WORK REQUEST:
Write the entries below out again without a single difference.

[DATA PROVIDED]

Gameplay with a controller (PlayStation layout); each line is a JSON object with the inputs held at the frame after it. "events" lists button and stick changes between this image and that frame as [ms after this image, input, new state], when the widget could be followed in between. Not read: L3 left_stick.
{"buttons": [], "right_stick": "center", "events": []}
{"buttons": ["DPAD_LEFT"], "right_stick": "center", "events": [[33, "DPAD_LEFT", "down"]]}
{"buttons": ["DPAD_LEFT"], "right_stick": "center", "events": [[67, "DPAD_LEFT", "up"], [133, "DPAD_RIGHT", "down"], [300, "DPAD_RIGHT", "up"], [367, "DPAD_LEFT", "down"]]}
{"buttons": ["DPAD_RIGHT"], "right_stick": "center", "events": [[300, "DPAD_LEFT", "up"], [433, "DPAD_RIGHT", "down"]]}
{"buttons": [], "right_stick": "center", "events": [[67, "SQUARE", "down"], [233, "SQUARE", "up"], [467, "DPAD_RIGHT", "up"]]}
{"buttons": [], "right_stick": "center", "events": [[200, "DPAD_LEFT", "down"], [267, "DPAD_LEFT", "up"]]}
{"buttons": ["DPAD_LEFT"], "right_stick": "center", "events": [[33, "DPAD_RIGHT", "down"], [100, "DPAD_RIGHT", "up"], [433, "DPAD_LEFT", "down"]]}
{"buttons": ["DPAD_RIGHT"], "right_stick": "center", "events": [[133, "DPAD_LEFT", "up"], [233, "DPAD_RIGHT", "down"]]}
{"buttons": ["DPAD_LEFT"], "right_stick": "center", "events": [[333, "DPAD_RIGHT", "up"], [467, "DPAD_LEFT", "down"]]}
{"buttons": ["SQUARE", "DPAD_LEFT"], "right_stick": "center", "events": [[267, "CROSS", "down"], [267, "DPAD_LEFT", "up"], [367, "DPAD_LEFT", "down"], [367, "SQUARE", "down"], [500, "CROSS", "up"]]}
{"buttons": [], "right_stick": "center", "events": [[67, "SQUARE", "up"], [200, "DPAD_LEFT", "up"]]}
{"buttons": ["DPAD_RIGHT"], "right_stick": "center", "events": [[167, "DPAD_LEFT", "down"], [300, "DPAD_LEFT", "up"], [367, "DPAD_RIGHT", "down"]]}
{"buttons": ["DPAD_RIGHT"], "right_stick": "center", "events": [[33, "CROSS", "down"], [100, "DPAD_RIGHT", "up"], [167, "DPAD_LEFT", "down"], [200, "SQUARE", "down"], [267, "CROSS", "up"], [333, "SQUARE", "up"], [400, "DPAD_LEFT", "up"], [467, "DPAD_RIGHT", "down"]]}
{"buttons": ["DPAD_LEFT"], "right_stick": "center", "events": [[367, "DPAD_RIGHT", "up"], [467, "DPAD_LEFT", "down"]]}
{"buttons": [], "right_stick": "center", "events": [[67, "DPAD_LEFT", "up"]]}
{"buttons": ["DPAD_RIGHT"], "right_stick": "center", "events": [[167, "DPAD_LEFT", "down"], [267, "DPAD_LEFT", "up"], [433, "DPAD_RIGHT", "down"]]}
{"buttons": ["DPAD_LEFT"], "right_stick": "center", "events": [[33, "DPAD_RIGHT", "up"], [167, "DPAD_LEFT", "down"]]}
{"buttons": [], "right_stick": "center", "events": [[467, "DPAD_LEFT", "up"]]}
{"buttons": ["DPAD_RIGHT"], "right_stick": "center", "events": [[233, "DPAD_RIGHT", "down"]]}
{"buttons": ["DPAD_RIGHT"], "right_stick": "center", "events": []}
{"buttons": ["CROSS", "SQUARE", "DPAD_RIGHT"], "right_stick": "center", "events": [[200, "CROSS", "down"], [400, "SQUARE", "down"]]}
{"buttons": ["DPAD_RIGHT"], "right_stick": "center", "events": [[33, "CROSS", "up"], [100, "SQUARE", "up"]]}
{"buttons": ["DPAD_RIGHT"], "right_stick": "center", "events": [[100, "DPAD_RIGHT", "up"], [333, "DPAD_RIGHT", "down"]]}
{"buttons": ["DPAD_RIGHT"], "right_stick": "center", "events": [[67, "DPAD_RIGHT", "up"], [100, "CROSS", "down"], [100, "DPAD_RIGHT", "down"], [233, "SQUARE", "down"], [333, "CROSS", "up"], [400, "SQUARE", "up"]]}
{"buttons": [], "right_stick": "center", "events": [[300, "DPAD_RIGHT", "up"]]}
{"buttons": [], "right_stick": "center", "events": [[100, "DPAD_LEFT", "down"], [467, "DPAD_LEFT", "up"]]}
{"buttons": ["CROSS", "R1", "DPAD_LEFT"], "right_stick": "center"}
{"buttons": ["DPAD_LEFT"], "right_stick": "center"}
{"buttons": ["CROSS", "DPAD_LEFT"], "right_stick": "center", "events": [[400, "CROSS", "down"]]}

[/DATA PROVIDED]

SOLUTION TO THIS EXERCISE:
Gameplay with a controller (PlayStation layout); each line is a JSON object with the inputs held at the frame after it. "events" lists button and stick changes between this image and that frame as [ms after this image, input, new state], when the widget could be followed in between. Not read: L3 left_stick.
{"buttons": [], "right_stick": "center", "events": []}
{"buttons": ["DPAD_LEFT"], "right_stick": "center", "events": [[33, "DPAD_LEFT", "down"]]}
{"buttons": ["DPAD_LEFT"], "right_stick": "center", "events": [[67, "DPAD_LEFT", "up"], [133, "DPAD_RIGHT", "down"], [300, "DPAD_RIGHT", "up"], [367, "DPAD_LEFT", "down"]]}
{"buttons": ["DPAD_RIGHT"], "right_stick": "center", "events": [[300, "DPAD_LEFT", "up"], [433, "DPAD_RIGHT", "down"]]}
{"buttons": [], "right_stick": "center", "events": [[67, "SQUARE", "down"], [233, "SQUARE", "up"], [467, "DPAD_RIGHT", "up"]]}
{"buttons": [], "right_stick": "center", "events": [[200, "DPAD_LEFT", "down"], [267, "DPAD_LEFT", "up"]]}
{"buttons": ["DPAD_LEFT"], "right_stick": "center", "events": [[33, "DPAD_RIGHT", "down"], [100, "DPAD_RIGHT", "up"], [433, "DPAD_LEFT", "down"]]}
{"buttons": ["DPAD_RIGHT"], "right_stick": "center", "events": [[133, "DPAD_LEFT", "up"], [233, "DPAD_RIGHT", "down"]]}
{"buttons": ["DPAD_LEFT"], "right_stick": "center", "events": [[333, "DPAD_RIGHT", "up"], [467, "DPAD_LEFT", "down"]]}
{"buttons": ["SQUARE", "DPAD_LEFT"], "right_stick": "center", "events": [[267, "CROSS", "down"], [267, "DPAD_LEFT", "up"], [367, "DPAD_LEFT", "down"], [367, "SQUARE", "down"], [500, "CROSS", "up"]]}
{"buttons": [], "right_stick": "center", "events": [[67, "SQUARE", "up"], [200, "DPAD_LEFT", "up"]]}
{"buttons": ["DPAD_RIGHT"], "right_stick": "center", "events": [[167, "DPAD_LEFT", "down"], [300, "DPAD_LEFT", "up"], [367, "DPAD_RIGHT", "down"]]}
{"buttons": ["DPAD_RIGHT"], "right_stick": "center", "events": [[33, "CROSS", "down"], [100, "DPAD_RIGHT", "up"], [167, "DPAD_LEFT", "down"], [200, "SQUARE", "down"], [267, "CROSS", "up"], [333, "SQUARE", "up"], [400, "DPAD_LEFT", "up"], [467, "DPAD_RIGHT", "down"]]}
{"buttons": ["DPAD_LEFT"], "right_stick": "center", "events": [[367, "DPAD_RIGHT", "up"], [467, "DPAD_LEFT", "down"]]}
{"buttons": [], "right_stick": "center", "events": [[67, "DPAD_LEFT", "up"]]}
{"buttons": ["DPAD_RIGHT"], "right_stick": "center", "events": [[167, "DPAD_LEFT", "down"], [267, "DPAD_LEFT", "up"], [433, "DPAD_RIGHT", "down"]]}
{"buttons": ["DPAD_LEFT"], "right_stick": "center", "events": [[33, "DPAD_RIGHT", "up"], [167, "DPAD_LEFT", "down"]]}
{"buttons": [], "right_stick": "center", "events": [[467, "DPAD_LEFT", "up"]]}
{"buttons": ["DPAD_RIGHT"], "right_stick": "center", "events": [[233, "DPAD_RIGHT", "down"]]}
{"buttons": ["DPAD_RIGHT"], "right_stick": "center", "events": []}
{"buttons": ["CROSS", "SQUARE", "DPAD_RIGHT"], "right_stick": "center", "events": [[200, "CROSS", "down"], [400, "SQUARE", "down"]]}
{"buttons": ["DPAD_RIGHT"], "right_stick": "center", "events": [[33, "CROSS", "up"], [100, "SQUARE", "up"]]}
{"buttons": ["DPAD_RIGHT"], "right_stick": "center", "events": [[100, "DPAD_RIGHT", "up"], [333, "DPAD_RIGHT", "down"]]}
{"buttons": ["DPAD_RIGHT"], "right_stick": "center", "events": [[67, "DPAD_RIGHT", "up"], [100, "CROSS", "down"], [100, "DPAD_RIGHT", "down"], [233, "SQUARE", "down"], [333, "CROSS", "up"], [400, "SQUARE", "up"]]}
{"buttons": [], "right_stick": "center", "events": [[300, "DPAD_RIGHT", "up"]]}
{"buttons": [], "right_stick": "center", "events": [[100, "DPAD_LEFT", "down"], [467, "DPAD_LEFT", "up"]]}
{"buttons": ["CROSS", "R1", "DPAD_LEFT"], "right_stick": "center"}
{"buttons": ["DPAD_LEFT"], "right_stick": "center"}
{"buttons": ["CROSS", "DPAD_LEFT"], "right_stick": "center", "events": [[400, "CROSS", "down"]]}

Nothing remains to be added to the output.